ABOUT THIS EXERCISE
Repeat each line, word for word, from the one containing "X74325Y-46025D03*" through the last line of the entries, and include no other output.

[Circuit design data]
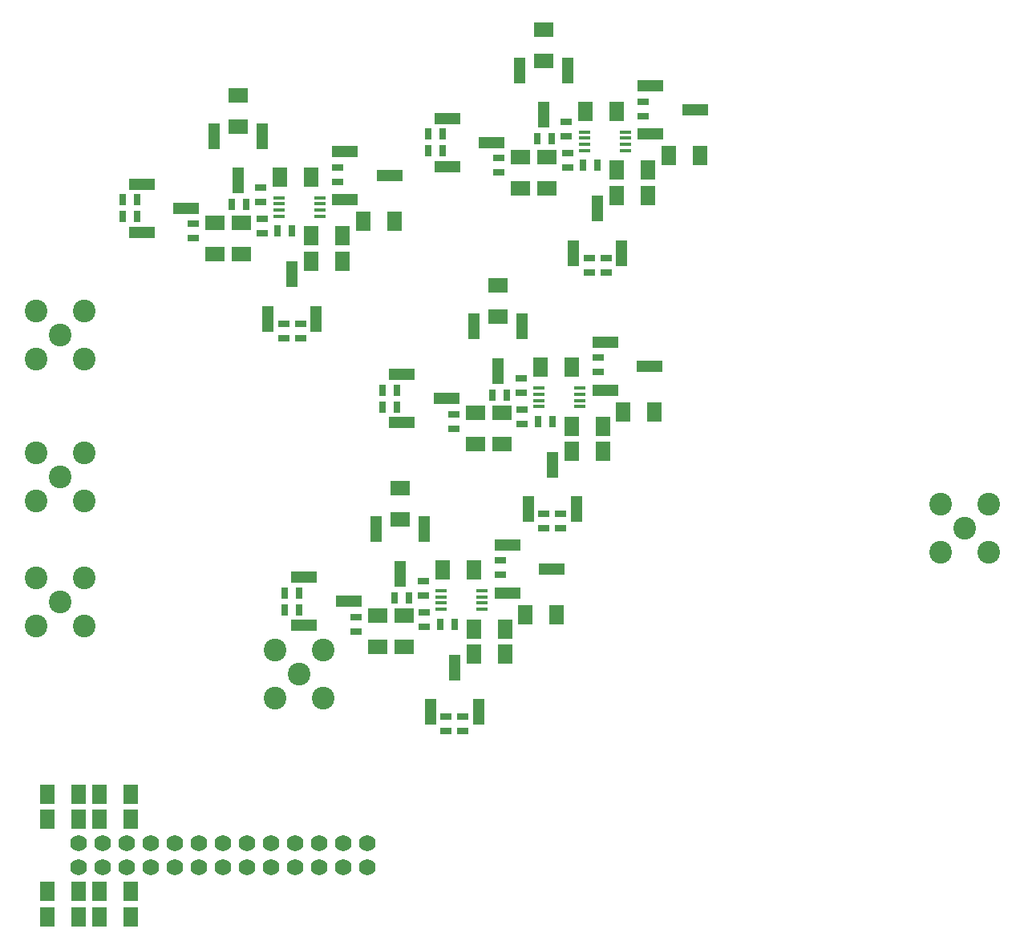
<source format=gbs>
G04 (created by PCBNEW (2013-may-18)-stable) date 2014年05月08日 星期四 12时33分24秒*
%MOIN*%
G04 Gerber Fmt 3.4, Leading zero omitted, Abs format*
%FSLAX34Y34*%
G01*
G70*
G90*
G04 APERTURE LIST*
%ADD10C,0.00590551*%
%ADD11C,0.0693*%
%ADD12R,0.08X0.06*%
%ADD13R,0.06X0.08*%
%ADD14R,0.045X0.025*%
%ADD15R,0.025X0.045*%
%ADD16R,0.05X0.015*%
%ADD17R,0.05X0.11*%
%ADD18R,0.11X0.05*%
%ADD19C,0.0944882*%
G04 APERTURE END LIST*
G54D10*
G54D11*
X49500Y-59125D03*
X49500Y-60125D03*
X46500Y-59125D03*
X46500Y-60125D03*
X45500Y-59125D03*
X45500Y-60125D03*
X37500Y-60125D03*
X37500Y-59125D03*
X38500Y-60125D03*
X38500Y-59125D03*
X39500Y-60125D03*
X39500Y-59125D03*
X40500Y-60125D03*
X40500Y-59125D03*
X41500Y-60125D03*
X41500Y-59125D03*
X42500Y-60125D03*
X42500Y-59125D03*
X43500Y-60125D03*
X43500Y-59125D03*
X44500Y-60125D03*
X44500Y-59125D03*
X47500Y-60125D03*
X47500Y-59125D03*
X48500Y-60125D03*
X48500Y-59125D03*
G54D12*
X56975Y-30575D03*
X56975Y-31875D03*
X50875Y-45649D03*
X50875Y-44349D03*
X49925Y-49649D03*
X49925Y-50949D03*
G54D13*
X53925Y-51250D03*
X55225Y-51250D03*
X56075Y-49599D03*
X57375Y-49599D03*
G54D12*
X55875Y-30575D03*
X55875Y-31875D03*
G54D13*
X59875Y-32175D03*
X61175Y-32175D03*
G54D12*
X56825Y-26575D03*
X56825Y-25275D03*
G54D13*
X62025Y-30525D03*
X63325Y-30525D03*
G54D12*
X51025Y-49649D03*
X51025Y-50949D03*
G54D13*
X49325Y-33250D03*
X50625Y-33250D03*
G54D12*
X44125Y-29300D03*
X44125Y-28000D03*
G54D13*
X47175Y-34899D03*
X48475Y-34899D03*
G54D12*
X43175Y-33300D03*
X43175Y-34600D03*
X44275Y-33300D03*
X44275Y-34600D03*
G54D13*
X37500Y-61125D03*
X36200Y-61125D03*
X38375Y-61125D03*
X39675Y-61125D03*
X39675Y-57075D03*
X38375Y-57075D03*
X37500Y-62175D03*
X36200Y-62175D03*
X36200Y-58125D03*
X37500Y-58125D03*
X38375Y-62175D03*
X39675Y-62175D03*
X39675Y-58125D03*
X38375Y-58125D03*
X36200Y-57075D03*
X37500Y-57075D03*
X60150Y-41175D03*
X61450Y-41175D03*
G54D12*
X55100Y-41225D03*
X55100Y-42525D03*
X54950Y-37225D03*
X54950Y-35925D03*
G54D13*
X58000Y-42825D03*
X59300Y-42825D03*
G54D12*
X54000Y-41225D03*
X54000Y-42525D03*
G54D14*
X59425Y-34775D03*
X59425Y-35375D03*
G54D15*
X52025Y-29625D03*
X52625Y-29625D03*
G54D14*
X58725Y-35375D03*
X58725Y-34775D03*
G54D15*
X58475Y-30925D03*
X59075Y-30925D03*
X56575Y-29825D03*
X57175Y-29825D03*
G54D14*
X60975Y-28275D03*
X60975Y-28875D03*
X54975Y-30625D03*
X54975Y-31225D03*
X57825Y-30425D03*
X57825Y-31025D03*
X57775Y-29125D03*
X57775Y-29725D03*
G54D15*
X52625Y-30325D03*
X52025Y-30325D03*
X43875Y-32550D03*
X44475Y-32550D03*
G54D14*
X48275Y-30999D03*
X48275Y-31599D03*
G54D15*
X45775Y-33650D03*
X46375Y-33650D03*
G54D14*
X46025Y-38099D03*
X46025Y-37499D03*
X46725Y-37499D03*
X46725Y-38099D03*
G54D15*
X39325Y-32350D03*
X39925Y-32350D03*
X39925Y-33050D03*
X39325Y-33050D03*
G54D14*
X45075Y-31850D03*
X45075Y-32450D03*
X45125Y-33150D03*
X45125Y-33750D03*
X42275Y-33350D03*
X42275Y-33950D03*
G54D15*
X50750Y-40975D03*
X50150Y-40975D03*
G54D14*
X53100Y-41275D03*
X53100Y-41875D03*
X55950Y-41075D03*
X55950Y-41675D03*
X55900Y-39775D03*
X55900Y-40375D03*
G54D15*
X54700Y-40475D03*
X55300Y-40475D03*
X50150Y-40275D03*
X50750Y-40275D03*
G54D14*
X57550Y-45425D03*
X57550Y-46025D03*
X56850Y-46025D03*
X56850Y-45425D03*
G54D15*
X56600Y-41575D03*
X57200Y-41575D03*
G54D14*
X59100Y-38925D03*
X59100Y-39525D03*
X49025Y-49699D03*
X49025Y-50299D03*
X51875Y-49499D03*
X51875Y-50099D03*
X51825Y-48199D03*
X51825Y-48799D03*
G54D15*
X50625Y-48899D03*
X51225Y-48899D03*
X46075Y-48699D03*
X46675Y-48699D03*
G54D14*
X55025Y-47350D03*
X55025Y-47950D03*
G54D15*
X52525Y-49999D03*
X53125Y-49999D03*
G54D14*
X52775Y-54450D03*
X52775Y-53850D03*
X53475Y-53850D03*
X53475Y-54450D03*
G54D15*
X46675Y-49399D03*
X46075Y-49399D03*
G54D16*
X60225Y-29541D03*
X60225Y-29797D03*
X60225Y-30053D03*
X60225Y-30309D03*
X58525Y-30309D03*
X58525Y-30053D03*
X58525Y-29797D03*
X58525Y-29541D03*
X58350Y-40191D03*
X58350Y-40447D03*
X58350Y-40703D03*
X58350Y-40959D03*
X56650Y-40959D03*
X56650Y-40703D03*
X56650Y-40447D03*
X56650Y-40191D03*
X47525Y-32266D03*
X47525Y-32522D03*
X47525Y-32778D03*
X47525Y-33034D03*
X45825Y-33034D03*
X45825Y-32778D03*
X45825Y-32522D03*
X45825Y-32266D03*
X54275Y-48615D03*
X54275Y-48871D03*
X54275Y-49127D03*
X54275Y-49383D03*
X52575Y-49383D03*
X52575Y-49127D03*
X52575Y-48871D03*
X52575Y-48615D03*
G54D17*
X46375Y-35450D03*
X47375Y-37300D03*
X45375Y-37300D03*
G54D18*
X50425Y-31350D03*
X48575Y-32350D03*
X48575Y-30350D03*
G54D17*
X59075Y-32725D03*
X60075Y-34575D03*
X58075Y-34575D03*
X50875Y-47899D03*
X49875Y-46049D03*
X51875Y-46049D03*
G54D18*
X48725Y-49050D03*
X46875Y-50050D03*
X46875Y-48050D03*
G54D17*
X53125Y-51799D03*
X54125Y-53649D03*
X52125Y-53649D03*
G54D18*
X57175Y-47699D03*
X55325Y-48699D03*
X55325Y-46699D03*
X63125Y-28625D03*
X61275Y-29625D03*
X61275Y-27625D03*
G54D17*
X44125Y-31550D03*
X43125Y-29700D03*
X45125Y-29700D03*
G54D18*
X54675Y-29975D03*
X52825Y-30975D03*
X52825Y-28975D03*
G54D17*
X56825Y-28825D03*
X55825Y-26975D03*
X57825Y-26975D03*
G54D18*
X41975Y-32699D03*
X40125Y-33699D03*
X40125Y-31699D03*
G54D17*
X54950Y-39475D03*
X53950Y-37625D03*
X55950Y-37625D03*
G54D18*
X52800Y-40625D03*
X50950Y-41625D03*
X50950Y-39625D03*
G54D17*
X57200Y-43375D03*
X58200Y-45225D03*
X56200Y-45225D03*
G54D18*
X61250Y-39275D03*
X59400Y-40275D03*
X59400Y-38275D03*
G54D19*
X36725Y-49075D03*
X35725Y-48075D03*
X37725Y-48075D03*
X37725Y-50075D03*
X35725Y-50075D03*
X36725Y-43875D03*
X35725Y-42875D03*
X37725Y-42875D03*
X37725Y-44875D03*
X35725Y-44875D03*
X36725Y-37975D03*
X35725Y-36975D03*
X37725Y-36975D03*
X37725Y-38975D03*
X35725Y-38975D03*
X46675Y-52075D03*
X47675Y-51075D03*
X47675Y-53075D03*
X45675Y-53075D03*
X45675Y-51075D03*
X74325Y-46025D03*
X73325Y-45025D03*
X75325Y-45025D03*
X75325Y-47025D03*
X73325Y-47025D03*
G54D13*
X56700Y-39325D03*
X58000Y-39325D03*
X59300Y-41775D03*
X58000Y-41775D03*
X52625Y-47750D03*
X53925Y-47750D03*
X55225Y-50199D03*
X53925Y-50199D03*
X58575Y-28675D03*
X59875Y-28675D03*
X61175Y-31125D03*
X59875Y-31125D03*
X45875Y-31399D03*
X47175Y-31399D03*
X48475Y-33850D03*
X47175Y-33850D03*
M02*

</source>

COMPLETED EXERCISE
X74325Y-46025D03*
X73325Y-45025D03*
X75325Y-45025D03*
X75325Y-47025D03*
X73325Y-47025D03*
G54D13*
X56700Y-39325D03*
X58000Y-39325D03*
X59300Y-41775D03*
X58000Y-41775D03*
X52625Y-47750D03*
X53925Y-47750D03*
X55225Y-50199D03*
X53925Y-50199D03*
X58575Y-28675D03*
X59875Y-28675D03*
X61175Y-31125D03*
X59875Y-31125D03*
X45875Y-31399D03*
X47175Y-31399D03*
X48475Y-33850D03*
X47175Y-33850D03*
M02*

</source>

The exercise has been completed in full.